● **What you need to do**
A - In two sentences, summarize the news excerpt below on the Australian media raids.
B - Answer these questions using the news excerpt on the Australian media raids below.
(i) In what year was the law behind the police warrants enacted?
(ii) On what date is McBride due to appear before the Supreme Court?
(iii) What did McBride call the war he said he blew the whistle on?
C - Write the next part of the news excerpt on the Australian media raids, picking up after its final sentence.

● **Text excerpt**
News Corp. Australia, the parent company of The Sunday Telegraph, said the raid “demonstrates a dangerous act of intimidation towards those committed to telling uncomfortable truths.” There were no arrests in either raid.
Australian law forbids officials from disclosing secret information and the police warrants in both raids were based on a law enacted in 1914 but police said they weren’t linked. Anderson said ABC would stand by its journalists and their reporting.
The former Australian military lawyer charged with leaking classified documents in the ABC case said he is facing life imprisonment but that he was acting in the public interest and people’s right to know what their government and military was doing.
CHILLING THE MESSENGER
Due to appear before the Supreme Court on June 13, David William McBride, 55, is charged over alleged leaks to ABC journalists Dan Oakes, Sam Clark and Chris Masters and has pleaded not guilty to counts that include theft and breaching the Defence Act as a military member communicating a plan, document or information.
Reporting on the Afghan Files included allegations of unlawful killings by Australian troops. There has been no response from the government or military about why such information should be protected by official secrecy.
McBride said he gave the documents to ABC but has pleaded not guilty, saying he blew the whistle on what he called an “Instagram war,” in reference to the photo and video sharing site.

● **Stored rows**
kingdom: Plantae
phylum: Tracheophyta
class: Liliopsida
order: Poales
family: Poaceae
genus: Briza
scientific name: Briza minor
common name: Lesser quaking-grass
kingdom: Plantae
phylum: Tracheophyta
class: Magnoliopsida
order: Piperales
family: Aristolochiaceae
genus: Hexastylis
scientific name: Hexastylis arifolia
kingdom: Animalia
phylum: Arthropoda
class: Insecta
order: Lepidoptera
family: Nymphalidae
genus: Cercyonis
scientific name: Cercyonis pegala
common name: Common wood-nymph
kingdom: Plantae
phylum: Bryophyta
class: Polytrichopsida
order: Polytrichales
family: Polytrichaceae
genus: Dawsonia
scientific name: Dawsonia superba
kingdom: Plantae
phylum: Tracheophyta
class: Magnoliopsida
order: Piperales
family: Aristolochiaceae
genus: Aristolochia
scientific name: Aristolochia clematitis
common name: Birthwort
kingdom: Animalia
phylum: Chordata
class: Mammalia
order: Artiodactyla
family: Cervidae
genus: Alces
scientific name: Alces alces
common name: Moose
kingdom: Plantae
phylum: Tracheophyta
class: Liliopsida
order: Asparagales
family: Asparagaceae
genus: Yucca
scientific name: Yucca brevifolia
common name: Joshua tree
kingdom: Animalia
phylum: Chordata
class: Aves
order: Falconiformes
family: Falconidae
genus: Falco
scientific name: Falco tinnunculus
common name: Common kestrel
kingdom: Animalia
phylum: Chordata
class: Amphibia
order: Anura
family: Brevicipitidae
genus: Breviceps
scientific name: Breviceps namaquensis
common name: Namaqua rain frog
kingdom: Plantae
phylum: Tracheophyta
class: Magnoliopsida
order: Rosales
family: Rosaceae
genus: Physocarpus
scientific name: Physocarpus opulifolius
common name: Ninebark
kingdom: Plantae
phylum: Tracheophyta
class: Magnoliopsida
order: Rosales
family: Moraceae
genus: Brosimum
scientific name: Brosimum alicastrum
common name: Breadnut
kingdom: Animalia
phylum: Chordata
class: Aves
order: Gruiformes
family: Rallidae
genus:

● **Responses for each task**
A - News Corp. Australia called the raid a dangerous act of intimidation, and the police warrants in both raids, which led to no arrests, rested on a law enacted in 1914, though police said the raids weren't linked. David William McBride, a former Australian military lawyer charged over leaks to ABC journalists, has pleaded not guilty and says he acted in the public interest.

B -
(i) 1914
(ii) June 13
(iii) An "Instagram war"

C -
“The Defence Force was being misused to carry out operations that were counter productive and costing lives. We were fighting an Instagram war,” he told the site.
The National Press Club of Australia said the two raids could have a chilling effect on the right of journalists “to carry out their jobs to report without fear or favor and to property scrutinize natinal security and defence issues.”
In the Smethurst case, the club said her story reported on federal government plans to spy on citizens and that, “This is within every Australians right to know what new powers the government was exploring, to enable national agencies to surveil.”
It added: “Journalists are bound by their code of ethics to not disclose sources, and to demand they do is asking them to break a covenant recognised the world-over as crucial to uncovering misconduct – when authorities would prefer the public stay in the dark.”
The club said the police and government’s raids “appear calculated to intimidate would-be whistleblowers from coming forward in the public interest and prevent journalists from doing their jobs.”